If you have multiple inventions related to a main idea or product, when does it make sense to combine them into a single utility patent application?
A guiding principle of filing utility patent applications is that you can only claim what you show. In other words, if your drawings and specification fail to show a feature, that feature cannot be claimed. When you have multiple inventions or concepts that are related to each other, it might make sense to combine the disclosures of the multiple inventions into a single specification called an “omnibus specification.” Let’s explore the different approaches to patenting multiple related inventions.
1-to-1 Approach: 1 patent app = 1 invention
The 1-to-1 approach is straightforward: a separate patent application is filed for each invention. Where an inventor has two or more related inventions, multiple applications would be filed with each application covering only a single invention.
Suppose an applicant has invented two distinct product features (let’s call them A and B) and seeks to patent both A and B around the same time. The 1-to-1 approach would result in filing a first patent application on only A and a second patent application on only B.
Combined Approach: 1 patent app = 2 inventions
In contrast, a consolidated approach combines multiple inventions into a single specification, which is sometimes called an “omnibus specification.” The assumption here is that these inventions are related, and that it would not be a stretch to talk about inventions A and B in the same document. The result would naturally be a greater number of drawings and a lengthier description.
But, there’s more to a combined specification than merely a higher quantity of words. Combining multiple inventions into a single specification enables the applicant to describe the whole of the invention (e.g., the entire system, assembly or product) as comprising multiple features. In other words, an omnibus specification enables the applicant to pursue claims on the combination of A and B, which would not be possible if A and B were each filed separately.
Let’s see how the 1-to-1 approach differs from the consolidated approach.
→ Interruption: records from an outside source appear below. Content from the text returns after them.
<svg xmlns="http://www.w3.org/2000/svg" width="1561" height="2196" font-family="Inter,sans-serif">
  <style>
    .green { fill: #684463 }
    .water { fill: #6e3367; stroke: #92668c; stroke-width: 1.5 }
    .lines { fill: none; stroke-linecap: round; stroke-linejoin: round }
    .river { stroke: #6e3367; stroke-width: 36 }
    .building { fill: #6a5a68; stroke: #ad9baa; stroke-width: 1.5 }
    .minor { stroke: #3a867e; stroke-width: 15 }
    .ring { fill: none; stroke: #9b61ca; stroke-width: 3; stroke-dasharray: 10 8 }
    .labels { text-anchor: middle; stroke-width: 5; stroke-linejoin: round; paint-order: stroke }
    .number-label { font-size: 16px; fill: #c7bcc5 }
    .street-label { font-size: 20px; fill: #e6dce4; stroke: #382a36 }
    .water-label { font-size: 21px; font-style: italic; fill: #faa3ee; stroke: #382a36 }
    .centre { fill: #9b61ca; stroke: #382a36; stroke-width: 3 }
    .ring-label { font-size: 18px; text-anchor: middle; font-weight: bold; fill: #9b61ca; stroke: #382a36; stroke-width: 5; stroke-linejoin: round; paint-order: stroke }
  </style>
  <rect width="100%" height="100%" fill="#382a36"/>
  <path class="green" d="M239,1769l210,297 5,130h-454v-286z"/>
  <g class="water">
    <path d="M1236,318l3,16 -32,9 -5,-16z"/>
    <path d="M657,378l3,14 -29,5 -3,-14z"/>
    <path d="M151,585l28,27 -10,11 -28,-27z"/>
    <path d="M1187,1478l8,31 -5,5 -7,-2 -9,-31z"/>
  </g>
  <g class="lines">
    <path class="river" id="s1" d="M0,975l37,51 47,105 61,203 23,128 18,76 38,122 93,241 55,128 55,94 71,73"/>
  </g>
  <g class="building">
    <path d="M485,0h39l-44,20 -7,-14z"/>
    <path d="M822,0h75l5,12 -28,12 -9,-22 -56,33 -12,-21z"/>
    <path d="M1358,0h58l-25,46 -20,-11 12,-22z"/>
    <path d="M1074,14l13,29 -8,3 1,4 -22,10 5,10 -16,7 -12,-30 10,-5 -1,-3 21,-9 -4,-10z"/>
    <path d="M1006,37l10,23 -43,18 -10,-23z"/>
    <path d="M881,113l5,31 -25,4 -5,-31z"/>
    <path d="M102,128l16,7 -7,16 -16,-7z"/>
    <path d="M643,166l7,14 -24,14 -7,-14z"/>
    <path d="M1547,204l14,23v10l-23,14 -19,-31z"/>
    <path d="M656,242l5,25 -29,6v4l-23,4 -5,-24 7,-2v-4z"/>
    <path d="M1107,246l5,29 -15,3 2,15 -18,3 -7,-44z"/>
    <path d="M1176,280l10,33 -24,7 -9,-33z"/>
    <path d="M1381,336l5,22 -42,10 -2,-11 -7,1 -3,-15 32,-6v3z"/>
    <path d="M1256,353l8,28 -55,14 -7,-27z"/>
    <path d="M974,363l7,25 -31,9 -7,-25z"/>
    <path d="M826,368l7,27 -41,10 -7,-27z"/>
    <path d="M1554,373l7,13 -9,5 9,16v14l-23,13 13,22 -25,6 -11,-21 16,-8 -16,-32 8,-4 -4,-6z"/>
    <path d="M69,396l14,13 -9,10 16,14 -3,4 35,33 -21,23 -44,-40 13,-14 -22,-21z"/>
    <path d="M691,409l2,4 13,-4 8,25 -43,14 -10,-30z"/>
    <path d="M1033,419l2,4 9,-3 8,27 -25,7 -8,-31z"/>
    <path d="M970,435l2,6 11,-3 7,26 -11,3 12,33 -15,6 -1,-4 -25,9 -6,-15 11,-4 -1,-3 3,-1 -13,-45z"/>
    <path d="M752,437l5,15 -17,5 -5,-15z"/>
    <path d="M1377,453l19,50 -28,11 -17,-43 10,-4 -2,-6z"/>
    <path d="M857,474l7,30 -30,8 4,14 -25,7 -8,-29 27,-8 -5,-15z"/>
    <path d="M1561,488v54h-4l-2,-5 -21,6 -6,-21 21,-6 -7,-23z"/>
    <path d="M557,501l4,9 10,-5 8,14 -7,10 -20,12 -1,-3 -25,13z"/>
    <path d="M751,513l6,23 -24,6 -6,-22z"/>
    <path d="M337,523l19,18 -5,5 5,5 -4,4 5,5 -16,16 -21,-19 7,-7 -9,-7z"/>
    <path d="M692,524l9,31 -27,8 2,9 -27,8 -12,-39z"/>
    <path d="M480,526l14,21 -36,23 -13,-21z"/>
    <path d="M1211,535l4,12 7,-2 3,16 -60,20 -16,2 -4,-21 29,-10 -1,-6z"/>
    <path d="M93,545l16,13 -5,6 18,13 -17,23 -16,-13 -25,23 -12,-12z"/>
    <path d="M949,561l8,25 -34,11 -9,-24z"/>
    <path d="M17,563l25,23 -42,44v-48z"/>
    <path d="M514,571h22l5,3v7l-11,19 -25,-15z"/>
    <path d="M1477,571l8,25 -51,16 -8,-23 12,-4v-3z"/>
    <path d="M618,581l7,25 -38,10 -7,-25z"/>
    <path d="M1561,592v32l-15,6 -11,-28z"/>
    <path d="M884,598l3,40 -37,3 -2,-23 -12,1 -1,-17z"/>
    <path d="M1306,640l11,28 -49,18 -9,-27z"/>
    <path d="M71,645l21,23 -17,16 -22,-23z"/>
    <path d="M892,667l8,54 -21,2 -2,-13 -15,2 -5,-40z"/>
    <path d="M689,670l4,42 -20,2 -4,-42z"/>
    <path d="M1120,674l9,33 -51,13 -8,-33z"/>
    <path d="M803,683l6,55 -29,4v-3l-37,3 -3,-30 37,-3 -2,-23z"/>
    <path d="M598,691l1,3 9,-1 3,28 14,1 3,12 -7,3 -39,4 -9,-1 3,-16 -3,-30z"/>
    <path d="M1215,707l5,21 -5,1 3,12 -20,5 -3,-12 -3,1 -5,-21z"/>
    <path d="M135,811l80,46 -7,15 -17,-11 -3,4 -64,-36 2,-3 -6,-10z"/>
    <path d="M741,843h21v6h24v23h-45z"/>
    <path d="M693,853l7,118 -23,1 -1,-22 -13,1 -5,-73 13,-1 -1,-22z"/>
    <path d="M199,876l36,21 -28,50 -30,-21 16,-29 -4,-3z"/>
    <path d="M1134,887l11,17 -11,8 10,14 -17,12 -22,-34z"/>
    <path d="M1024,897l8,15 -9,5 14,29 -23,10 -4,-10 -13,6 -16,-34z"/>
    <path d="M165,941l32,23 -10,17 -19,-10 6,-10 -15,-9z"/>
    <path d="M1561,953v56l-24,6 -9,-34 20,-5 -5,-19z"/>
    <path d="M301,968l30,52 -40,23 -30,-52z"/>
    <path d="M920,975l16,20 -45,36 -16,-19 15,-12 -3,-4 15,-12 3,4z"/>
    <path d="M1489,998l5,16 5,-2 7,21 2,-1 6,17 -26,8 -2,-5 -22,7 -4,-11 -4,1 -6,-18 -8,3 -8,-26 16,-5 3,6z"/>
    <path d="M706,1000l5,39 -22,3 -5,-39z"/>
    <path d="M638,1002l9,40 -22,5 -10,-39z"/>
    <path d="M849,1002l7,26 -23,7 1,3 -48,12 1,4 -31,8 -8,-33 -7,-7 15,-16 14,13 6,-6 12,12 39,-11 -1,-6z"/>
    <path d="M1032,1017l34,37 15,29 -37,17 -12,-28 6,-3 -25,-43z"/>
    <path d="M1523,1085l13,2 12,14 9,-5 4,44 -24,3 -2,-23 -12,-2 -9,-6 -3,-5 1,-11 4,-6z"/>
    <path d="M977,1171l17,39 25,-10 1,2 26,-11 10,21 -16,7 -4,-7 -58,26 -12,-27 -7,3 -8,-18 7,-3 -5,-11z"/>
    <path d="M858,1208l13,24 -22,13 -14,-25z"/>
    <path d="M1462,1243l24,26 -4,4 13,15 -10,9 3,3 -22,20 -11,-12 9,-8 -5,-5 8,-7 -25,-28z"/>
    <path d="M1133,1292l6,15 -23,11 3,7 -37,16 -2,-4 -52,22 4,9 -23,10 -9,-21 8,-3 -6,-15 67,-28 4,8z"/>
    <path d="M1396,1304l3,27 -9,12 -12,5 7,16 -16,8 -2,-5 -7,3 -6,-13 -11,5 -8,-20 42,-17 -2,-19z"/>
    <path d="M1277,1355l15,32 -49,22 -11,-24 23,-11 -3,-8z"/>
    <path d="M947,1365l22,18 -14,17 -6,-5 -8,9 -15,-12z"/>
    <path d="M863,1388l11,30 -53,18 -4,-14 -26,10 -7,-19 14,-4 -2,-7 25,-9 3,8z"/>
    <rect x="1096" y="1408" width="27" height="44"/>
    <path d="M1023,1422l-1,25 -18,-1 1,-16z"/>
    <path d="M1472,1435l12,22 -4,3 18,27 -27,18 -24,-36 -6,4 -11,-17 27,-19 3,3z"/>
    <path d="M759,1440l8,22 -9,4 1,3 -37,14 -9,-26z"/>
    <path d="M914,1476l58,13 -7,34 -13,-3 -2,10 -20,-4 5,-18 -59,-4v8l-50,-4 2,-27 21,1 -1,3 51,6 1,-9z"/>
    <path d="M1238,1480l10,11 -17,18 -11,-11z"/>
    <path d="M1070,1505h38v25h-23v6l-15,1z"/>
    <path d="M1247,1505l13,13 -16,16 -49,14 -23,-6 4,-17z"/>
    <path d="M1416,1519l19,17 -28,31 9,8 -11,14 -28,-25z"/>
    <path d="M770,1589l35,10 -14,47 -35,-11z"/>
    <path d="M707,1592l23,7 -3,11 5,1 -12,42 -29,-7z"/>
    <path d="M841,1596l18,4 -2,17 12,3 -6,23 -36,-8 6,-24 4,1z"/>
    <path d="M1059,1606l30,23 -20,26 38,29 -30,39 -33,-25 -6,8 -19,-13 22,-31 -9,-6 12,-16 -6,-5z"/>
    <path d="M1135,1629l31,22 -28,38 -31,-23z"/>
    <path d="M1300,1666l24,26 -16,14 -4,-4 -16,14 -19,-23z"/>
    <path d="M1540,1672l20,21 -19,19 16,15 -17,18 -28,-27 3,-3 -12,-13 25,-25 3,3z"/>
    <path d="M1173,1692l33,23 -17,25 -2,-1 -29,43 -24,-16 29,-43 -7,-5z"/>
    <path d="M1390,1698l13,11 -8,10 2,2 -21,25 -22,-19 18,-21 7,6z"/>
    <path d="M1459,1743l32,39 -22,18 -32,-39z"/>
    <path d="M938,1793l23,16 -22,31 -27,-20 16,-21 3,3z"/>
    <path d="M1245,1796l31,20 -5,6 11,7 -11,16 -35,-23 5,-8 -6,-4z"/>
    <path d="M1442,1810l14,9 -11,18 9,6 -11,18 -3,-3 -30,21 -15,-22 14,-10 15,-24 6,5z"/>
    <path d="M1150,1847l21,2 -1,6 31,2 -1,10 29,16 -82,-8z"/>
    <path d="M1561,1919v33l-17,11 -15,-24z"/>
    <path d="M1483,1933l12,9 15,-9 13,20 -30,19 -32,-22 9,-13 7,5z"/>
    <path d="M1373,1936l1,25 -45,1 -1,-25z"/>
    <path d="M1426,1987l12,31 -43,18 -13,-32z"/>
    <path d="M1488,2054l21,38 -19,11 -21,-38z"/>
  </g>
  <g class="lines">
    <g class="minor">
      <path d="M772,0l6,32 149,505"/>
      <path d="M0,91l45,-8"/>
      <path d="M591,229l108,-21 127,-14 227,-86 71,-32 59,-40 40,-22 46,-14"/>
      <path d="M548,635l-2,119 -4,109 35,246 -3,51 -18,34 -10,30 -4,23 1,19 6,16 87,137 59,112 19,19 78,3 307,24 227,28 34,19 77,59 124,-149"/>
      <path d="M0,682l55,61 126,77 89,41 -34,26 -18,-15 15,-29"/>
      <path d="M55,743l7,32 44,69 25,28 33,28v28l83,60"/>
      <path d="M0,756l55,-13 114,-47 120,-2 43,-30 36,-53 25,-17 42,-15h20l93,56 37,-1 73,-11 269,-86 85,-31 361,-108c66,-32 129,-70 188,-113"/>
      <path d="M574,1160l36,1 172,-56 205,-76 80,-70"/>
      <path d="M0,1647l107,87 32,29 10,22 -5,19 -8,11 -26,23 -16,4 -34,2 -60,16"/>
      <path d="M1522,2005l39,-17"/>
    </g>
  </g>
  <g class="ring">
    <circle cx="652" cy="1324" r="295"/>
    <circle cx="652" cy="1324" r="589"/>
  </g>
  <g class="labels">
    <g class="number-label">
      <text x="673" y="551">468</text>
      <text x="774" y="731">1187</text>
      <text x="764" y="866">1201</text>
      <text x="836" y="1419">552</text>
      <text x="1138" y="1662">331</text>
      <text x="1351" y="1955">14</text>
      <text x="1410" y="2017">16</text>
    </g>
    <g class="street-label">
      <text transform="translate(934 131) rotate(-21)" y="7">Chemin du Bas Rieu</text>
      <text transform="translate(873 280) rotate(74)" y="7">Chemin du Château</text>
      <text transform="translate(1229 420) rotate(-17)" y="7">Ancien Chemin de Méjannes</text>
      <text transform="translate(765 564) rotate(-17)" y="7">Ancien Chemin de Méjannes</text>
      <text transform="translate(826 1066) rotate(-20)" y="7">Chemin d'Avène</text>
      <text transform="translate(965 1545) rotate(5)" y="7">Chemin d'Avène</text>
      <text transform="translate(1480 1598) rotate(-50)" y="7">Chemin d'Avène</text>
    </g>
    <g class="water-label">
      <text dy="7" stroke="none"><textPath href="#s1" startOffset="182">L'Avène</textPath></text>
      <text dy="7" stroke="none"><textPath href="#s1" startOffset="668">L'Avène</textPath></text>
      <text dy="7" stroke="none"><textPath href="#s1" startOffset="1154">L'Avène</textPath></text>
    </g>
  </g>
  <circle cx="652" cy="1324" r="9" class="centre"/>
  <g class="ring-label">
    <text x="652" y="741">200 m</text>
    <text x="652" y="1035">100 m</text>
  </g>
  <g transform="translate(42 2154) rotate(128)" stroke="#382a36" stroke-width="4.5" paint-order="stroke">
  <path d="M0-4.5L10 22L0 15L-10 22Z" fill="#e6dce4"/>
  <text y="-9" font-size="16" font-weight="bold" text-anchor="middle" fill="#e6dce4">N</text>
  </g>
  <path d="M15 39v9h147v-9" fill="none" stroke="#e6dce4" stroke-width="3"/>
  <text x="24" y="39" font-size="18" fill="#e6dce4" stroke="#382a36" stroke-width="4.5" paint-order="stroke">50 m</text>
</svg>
Foreign Filing Considerations for Multiple Inventions
1-to-1 Approach: Multiple foreign filings
Since the 1-to-1 approach leads to multiple cases, each case would have its own priority date and corresponding foreign filing deadline. If foreign patent protection is desired, a counterpart international PCT patent application would have to be filed for each US application.
In our example, the applicant would have to file a first PCT application for the A invention and a second PCT application for the B invention.
Combined Approach: Single foreign filing
A consolidated application would have only one foreign filing deadline. Consequently, an applicant can file a single international PCT application to pursue foreign filing. Though the applicant may eventually have to file divisional applications to pursue claims on the various inventions, the consolidated approach enables the applicant to file fewer international applications upfront. This saves upfront costs, thereby conserving cash flow.
Claims for Multiple Inventions
1-to-1 Approach: Limited scope
Since you can only claim what is described, each patent application under a 1-to-1 approach would only allow for claims on the invention described in each specification. So, the A patent app would allow for claims on A only, while the B patent app would allow for claims on B only.
Combined Approach: Greater flexibility
In a patent application describing both A and B, an applicant can pursue claims on A alone, B alone or the combination of A and B. The flexibility to claim both A and B, which is not available in the 1-to-1 approach, is a key factor favoring the consolidated approach. This may be particularly advantageous if the prior art already includes A alone and B alone, but not the combination of the two.
Get 2 patents for the price of 1?
Though the combined approach may lessen cash flow in the short term, the long term costs of both approaches eventually amount to roughly the same ballpark. USPTO examiners generally disfavor reviewing claims directed to more than one invention in a filing, so the result of an omnibus specification is that you will eventually have to file multiple continuing applications to pursue claims that were not pursued in the parent application (e.g., not elected in response to Restriction Requirement).